Uno dei dubbi principali del leghista è destinato a risolversi presto. Riguarda la linea dell’azienda e l’eventualità, per nulla peregrina, che Berlusconi piroetti per l’ennesima volta su spinta dei soli consiglieri che ascolti davvero: Marina, Ennio Doris, Fedele Confalonieri, che si è precipitato ieri ad Arcore: dopo significativo colloquio con l’ex padrino del Nazareno, Verdini. «Fidel», come sempre, avrebbe consigliato prudenza, ma senza chiedere una retromarcia sulla scelta di ricostruire l’asse col Carroccio. Avrebbe invece insistito per tenere la politica e le faccende aziendali quanto più separate possibile. Gli strepiti del cerchio magico dopo l’emendamento sulle frequenze del digitale terrestre, «E’ una rappresaglia!», hanno solo complicato trattative già avviate. D’ora in poi, per favore, ciascuno resti al proprio posto.

La linea dura, peraltro, non basta a riportare la pace nel lacerato partito azzurro. «Ormai la frittata è fatta. Sono stati commessi errori irreparabili e serve un azzeramento totale nel partito e nei gruppi parlamentari», tuona Fitto, che non ha alcuna intenzione di mollare la presa e vuole a tutti i costi le teste degli appartenenti al cerchio magico. Ma tra gli stessi berlusconiani doc gli umori sono a dir poco incerti, perché tutti sanno che il candidato di una lista comune Fi-Lega non sarebbe Berlusconi ma Salvini. Da Gasparri alla Santanché è già tutt’un mettere le mani avanti: «Quello il voto dei moderati non può prenderlo. Non può essere il candidato».

Eppure la principale spina di Berlusconi non è l’ammutinamento del viceré pugliese né il malumore dei suoi fedelissimi. E’ l’incognita Verdini. Se il toscano è davvero pronto e deciso a passare dall’altra parte della barricata dovrà infatti farlo presto. Nonostante l’ottimismo di facciata, infatti, Renzi è seriamente preoccupato per la risorta intesa tra padani e forzisti. Insieme possono rallentare di parecchio il percorso delle riforme, ma soprattutto possono mettere a rischio la maggioranza al Senato, sulle riforme e non solo.

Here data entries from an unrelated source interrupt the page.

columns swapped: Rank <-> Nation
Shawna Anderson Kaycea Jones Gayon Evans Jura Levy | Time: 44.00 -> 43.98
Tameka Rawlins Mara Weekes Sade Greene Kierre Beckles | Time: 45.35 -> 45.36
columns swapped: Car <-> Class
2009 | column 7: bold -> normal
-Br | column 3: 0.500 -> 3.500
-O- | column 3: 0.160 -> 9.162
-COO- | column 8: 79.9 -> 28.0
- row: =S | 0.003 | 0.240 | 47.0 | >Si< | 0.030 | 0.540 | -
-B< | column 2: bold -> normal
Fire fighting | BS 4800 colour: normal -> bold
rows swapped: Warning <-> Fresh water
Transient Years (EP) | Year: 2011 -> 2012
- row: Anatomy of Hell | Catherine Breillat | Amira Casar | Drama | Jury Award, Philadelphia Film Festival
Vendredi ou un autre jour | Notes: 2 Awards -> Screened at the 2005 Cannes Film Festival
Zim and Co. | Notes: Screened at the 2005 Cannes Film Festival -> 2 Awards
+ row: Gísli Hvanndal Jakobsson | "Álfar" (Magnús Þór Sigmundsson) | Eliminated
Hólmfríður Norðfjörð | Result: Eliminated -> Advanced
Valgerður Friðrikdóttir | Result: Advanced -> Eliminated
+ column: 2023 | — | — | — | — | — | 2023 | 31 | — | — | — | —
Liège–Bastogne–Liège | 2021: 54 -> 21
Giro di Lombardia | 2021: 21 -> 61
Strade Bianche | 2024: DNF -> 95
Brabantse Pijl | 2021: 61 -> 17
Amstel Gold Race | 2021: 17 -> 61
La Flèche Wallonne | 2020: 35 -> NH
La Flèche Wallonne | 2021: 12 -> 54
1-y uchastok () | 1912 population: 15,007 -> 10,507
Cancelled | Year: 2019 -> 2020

Il premier ha chiesto garanzie ad Alfano, ma Angelino, poveraccio, può darne sino a un certo punto. Un pezzo congruo del suo partito scalpita. Chissà se e fino a quando sarà possibile tenerlo a bada. Conclusione: urge dar vita a un nuovo gruppo al Senato, tanto più che, dopo la scomparsa di Scelta civica, il governo rischia di perdere la maggioranza nelle commissioni.

Per fortuna i frontalieri sono una costante della politica italiana e i nuovi transfughi, che il Gal Naccarato ha battezzato «gli stabilizzatori», dovrebbero essere già pronti a uscire allo scoperto in occasione del voto sulle popolari. Già, ma quanti sono? Dal Gal dovrebbero arrivare sei o sette voti. Da Sel, nonostante le voci fatte girare dal governo, nemmeno uno. Gli ex grillini sono un’incognita, ma difficilmente supereranno i cinque voti e non è neppure detto. Molto dunque è nelle mani di Verdini. Con lui, secondo i calcoli di palazzo Chigi, dovrebbero cambiare bandiera 20 senatori forzisti ma probabilmente è una stima troppo ottimista.

La verità emergerà nei prossimi giorni. Sempre che davvero, a partire da oggi, la nuova e barricadera Fi dia strenua battaglia contro la riforma istituzionale a Montecitorio.

E’ possibile, ma per nulla certo. Ieri tra i forzisti erano in molti a chiedersi: «E adesso come facciamo a bocciare una riforma che abbiamo già votato e applaudito?».